## EXTRACT
[start]
This repository contains the implementation of the methods proposed in the paper Task-Sensitive Concept Drift Detector with Constraint Embedding by Andrea Castellani, Sebastian Schmitt and Barbara Hammer (submitted at SSCI 2021).
arXiv:2108.06980 Abstract:
Detecting drifts in data is essential for machine learning applications, as changes in the statistics of processed data typically has a profound influence on the performance of trained models. Most of the available drift detection methods are either supervised and require access to the true labels during inference time, or they are completely unsupervised and aim for changes in distributions without taking label information into account.We propose a novel task-sensitive semi-supervised drift detection scheme, which utilizes label information while training the initial model, but takes into account that supervised label information is no longer available when using the model during inference. It utilizes a constrained low-dimensional embedding representation of the input data. This way, it is best suited for the classification task. It is able to detect real drift, where the drift affects the classification performance, while it properly ignores virtual drift, where the classification performance is not affected by the drift. In the proposed framework, the actual method to detect a change in the statistics of incoming data samples can be chosen freely. Experimental evaluation on nine benchmarks datasets, with different types of drift, demonstrates that the proposed framework can reliably detect drifts, and outperforms state-of-the-art unsupervised drift detection approaches.
- Ubuntu 18.04.5
- Python 3.7+
- NumPy 1.20+
- SciPy 1.6.3
- PyTorch 1.4.0+
- Matplotlib 3.3.2
- Scikit-Learn 0.23.2
- Cuda 10.0+
- Alibi Detect 0.7.0
- Scikit-Multiflow 0.5.3
Install dependencies:
conda install pytorch numpy scipy matplotlib scikit-learn -c torch
conda install -c conda-forge scikit-multiflow
pip install alibi-detect
.
[end]
## TO DO
a: Rewrite the stretch of the drift-detection readme from "This repository contains" through "at SSCI 2021).", putting "codebase" in place of "repository".
b: Using the drift-detection readme, tell whether each statement agrees with it, answering yes or no and quoting the words that settle it: (i) the proposed scheme needs the true labels during inference; (ii) the framework was tested on nine benchmark datasets; (iii) Scikit-Multiflow is installed with pip.

## STORED ROWS
[start]
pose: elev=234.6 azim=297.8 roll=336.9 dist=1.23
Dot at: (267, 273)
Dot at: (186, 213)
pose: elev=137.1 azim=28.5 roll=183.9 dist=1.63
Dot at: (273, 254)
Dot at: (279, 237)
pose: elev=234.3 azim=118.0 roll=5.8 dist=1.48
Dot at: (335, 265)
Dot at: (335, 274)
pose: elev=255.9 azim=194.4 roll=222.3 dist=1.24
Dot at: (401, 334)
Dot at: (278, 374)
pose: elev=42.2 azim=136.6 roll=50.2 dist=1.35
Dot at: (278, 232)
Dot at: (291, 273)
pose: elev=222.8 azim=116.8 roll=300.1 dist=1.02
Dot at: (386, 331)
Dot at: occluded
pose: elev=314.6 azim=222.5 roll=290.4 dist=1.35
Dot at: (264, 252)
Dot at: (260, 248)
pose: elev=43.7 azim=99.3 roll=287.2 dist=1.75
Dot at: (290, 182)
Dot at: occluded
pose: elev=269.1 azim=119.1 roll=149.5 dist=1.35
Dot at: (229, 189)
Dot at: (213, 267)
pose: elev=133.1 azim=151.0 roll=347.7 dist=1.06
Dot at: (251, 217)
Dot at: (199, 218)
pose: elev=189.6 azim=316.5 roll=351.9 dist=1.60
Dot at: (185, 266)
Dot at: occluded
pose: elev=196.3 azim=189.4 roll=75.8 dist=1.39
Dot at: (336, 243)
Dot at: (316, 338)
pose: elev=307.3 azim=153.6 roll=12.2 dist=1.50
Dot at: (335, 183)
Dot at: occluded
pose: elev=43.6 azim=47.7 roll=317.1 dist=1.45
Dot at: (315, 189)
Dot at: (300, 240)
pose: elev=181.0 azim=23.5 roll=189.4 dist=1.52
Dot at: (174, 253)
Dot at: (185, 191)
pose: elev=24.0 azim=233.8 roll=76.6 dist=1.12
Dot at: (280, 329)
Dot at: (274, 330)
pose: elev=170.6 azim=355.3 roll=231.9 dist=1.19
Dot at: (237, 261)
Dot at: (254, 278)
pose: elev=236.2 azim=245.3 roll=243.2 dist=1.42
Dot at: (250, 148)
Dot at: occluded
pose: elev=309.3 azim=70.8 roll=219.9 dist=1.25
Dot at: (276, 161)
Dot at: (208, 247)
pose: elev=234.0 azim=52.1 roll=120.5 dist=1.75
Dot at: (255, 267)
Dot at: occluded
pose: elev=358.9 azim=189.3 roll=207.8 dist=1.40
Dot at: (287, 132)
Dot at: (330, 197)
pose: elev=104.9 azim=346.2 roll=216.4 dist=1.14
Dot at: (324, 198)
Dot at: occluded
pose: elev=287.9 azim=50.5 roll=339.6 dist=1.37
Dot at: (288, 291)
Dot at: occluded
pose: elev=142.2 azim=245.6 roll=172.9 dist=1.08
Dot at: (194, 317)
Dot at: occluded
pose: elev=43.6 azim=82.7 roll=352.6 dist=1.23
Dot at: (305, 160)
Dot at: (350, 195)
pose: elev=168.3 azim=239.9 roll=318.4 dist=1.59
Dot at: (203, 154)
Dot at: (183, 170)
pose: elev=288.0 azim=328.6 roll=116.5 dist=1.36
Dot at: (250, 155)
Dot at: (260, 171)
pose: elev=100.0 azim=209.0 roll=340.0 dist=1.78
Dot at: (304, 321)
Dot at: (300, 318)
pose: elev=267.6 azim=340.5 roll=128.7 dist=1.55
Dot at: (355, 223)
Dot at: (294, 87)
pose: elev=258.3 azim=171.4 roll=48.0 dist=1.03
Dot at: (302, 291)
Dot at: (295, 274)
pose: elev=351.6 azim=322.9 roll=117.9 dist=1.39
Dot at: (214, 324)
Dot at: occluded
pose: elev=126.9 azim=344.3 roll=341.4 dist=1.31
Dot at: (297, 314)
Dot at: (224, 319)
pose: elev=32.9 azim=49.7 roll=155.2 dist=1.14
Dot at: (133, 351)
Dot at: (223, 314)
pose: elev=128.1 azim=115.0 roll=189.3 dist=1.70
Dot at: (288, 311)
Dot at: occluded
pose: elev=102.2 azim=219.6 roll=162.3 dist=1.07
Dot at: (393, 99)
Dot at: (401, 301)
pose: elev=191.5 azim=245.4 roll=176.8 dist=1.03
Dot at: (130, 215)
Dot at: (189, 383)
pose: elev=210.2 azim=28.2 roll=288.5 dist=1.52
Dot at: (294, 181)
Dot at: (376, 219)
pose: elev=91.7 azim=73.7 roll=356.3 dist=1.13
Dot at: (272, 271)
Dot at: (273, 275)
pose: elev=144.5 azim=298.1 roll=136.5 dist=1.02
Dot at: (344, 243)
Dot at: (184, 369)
[end]
## THE SOLUTIONS
a:
This codebase contains the implementation of the methods proposed in the paper Task-Sensitive Concept Drift Detector with Constraint Embedding by Andrea Castellani, Sebastian Schmitt and Barbara Hammer (submitted at SSCI 2021).

b:
(i) No: "takes into account that supervised label information is no longer available when using the model during inference"
(ii) Yes: "Experimental evaluation on nine benchmarks datasets"
(iii) No: "conda install -c conda-forge scikit-multiflow"